Department of Ecology, University of Szeged, Közép fasor 52, Szeged 6726, Hungary; MTA-SZTE Lendület Applied Ecology Research Group, Közép fasor 52, Szeged 6726, Hungary.
Department of Ecology, University of Szeged, Közép fasor 52, Szeged 6726, Hungary.
Sci Total Environ. 2023 Jan 15;856(Pt 1):158960. doi: 10.1016/j.scitotenv.2022.158960. Epub 2022 Sep 24.

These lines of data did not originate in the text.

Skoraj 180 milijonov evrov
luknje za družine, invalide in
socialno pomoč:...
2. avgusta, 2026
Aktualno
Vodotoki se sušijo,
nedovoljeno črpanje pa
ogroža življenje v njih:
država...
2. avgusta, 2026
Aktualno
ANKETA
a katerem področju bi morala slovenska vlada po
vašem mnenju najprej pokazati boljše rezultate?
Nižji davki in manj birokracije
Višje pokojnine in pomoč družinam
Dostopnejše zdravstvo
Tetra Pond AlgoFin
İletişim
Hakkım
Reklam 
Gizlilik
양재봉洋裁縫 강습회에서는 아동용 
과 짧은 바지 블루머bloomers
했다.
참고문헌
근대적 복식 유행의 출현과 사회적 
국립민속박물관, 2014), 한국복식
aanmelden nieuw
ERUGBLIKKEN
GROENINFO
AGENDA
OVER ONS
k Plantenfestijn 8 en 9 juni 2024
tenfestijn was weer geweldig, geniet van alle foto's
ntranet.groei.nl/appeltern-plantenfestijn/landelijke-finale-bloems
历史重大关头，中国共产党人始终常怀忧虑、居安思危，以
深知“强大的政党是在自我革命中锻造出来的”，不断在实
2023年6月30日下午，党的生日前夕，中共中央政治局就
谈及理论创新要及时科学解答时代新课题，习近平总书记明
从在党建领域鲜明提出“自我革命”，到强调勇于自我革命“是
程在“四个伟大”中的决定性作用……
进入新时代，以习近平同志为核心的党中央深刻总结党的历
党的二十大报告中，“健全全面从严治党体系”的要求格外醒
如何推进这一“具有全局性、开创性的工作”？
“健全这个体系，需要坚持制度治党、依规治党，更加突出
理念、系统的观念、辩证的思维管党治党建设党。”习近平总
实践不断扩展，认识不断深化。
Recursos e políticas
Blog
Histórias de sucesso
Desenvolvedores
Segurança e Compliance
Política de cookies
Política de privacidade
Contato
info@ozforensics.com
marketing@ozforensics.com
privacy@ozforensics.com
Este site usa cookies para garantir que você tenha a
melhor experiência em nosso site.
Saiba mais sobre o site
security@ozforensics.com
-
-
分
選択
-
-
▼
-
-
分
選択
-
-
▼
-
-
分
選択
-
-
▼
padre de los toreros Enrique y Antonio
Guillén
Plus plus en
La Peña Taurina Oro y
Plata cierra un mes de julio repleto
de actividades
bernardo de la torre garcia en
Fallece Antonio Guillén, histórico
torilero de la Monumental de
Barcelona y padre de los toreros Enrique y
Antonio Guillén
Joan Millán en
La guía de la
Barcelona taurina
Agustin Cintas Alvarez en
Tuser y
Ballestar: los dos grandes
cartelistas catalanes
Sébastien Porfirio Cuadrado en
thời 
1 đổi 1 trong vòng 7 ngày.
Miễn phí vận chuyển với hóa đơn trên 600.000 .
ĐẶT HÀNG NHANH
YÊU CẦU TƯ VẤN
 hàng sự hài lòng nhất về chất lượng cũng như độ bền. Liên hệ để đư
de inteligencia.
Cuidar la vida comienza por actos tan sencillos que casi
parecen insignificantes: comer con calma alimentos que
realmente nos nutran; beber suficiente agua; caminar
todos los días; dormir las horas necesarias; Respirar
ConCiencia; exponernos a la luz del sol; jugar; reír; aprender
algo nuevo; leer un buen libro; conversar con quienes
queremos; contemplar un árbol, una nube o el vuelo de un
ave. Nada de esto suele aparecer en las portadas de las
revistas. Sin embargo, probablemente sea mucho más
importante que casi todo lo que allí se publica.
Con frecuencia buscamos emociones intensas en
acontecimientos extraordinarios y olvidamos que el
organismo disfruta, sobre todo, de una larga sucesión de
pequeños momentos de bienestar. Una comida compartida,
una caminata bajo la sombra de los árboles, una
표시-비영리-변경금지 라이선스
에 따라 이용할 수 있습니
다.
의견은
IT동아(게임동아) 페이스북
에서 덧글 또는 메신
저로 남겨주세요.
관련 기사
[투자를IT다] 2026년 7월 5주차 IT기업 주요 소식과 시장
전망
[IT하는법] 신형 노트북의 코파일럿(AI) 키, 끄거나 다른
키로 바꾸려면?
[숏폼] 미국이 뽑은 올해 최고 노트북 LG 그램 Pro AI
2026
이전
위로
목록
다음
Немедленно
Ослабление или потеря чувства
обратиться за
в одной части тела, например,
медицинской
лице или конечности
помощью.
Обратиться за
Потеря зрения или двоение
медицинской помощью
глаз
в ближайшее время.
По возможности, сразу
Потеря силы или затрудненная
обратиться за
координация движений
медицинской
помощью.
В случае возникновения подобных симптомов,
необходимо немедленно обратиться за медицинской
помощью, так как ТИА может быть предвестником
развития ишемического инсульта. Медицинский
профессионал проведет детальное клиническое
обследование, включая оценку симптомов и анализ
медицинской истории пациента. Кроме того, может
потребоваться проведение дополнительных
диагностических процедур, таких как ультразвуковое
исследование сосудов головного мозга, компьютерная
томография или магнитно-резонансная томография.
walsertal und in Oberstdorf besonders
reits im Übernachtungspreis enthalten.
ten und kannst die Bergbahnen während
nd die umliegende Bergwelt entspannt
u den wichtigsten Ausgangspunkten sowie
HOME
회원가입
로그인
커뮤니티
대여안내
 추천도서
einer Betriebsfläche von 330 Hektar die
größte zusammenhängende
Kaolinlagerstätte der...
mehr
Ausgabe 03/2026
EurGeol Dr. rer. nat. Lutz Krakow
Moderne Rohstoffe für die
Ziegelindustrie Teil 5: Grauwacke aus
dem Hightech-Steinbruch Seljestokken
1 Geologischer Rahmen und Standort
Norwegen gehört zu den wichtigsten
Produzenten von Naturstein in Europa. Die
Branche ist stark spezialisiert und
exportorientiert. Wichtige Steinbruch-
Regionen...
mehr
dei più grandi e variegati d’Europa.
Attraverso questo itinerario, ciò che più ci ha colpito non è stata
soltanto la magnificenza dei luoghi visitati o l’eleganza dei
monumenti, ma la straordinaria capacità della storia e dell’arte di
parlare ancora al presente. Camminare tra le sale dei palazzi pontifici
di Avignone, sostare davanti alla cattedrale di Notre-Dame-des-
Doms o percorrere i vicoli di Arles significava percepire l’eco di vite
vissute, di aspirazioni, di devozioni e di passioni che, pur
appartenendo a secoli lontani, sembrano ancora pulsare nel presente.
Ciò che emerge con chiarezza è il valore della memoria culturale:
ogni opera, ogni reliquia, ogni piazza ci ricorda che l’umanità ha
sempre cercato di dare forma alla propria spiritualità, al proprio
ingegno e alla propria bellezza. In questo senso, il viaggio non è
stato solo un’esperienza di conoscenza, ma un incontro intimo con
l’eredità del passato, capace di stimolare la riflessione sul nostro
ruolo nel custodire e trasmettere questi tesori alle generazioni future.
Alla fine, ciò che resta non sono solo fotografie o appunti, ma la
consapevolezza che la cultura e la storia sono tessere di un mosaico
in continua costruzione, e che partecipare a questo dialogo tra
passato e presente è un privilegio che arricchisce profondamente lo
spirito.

The most widespread nature-based solution for mitigating climate change is tree planting. When realized as forest restoration in historically forested biomes, it can efficiently contribute to the sequestration of atmospheric carbon and can also entail significant biodiversity and ecosystem service benefits. Conversely, tree planting in naturally open biomes can have adverse effects, of which water shortage due to increased evapotranspiration is among the most alarming ones. Here we assessed how soil texture affects the strength of the trade-off between tree cover and water balance in the forest-steppe biome, where the global pressure for afforestation is threatening with increasing tree cover above historical levels. Here we monitored vertical soil moisture dynamics in four stands in each of the most common forest types of lowland Hungary on well-drained, sandy (natural poplar groves, and Robinia and pine plantations) and on poorly drained, silty-clayey soils (natural oak stands and Robinia plantations), and neighboring grasslands. We found that forests on sand retain moisture in the topsoil (approx. 20 cm) throughout the year, but a thick dry layer develops below that during the vegetation period, significantly impeding groundwater recharge. Neighboring sandy grasslands showed an opposite pattern, with often dry topsoil but intact moisture reserves below, allowing deep percolation. In contrast, forests on silty-clayey soils did not desiccate lower soil layers compared neighboring grasslands, which in turn showed moisture patterns similar to sandy grasslands. We conclude that, in water-limited temperate biomes where landscape-wide water regime depends on deep percolation, soil texture should drive the spatial allocation of tree-based climate mitigation efforts. On sand, the establishment of new forests should be kept to a minimum and grassland restoration should be preferred. The trade-off between water and carbon is less pronounced on silty-clayey soils, making forest patches and wooded rangelands viable targets for both climate mitigation and ecosystem restoration.
缓解气候变化最广泛的基于自然的解决方案是植树造林。当它在历史上有森林的生物群落中实现为森林恢复时,它可以有效地促进大气碳的固存,并且还可以带来显著的生物多样性和生态系统服务效益。相反,在自然开阔的生物群落中植树造林可能会产生不利影响,其中由于蒸散增加而导致的水资源短缺是最令人担忧的影响之一。在这里,我们评估了土壤质地如何影响森林-草原生物群落中树木覆盖与水分平衡之间权衡的强度,在该生物群落中,全球造林压力正在威胁着超过历史水平的树木覆盖。在这里,我们监测了匈牙利低地最常见的森林类型中的四个林分中的垂直土壤水分动态,这些林分分别位于排水良好的沙质土壤上(天然白杨林、刺槐和松林)和排水不良的粉砂-粘土地上(天然橡树林和刺槐林),以及相邻的草原上。我们发现,沙地上的森林在整个生长季节都能保持表土(约 20 厘米)中的水分,但在植被生长期间,下面会形成一层厚厚的干燥层,严重阻碍地下水补给。相邻的沙质草原则表现出相反的模式,表土通常干燥,但下面仍有完整的水分储备,允许深层渗透。相比之下,在粉砂-粘土地上的森林与相邻的草原相比,不会使下层土壤变干,而相邻的草原则表现出与沙质草原相似的水分模式。我们得出结论,在水资源有限的温带生物群落中,景观范围的水分状况取决于深层渗透,土壤质地应该驱动基于树木的气候缓解努力的空间分配。在沙地上,应尽量减少新森林的建立,并优先进行草原恢复。在粉砂-粘土地上,水和碳之间的权衡关系不太明显,这使得森林斑块和树木繁茂的牧场成为气候缓解和生态系统恢复的可行目标。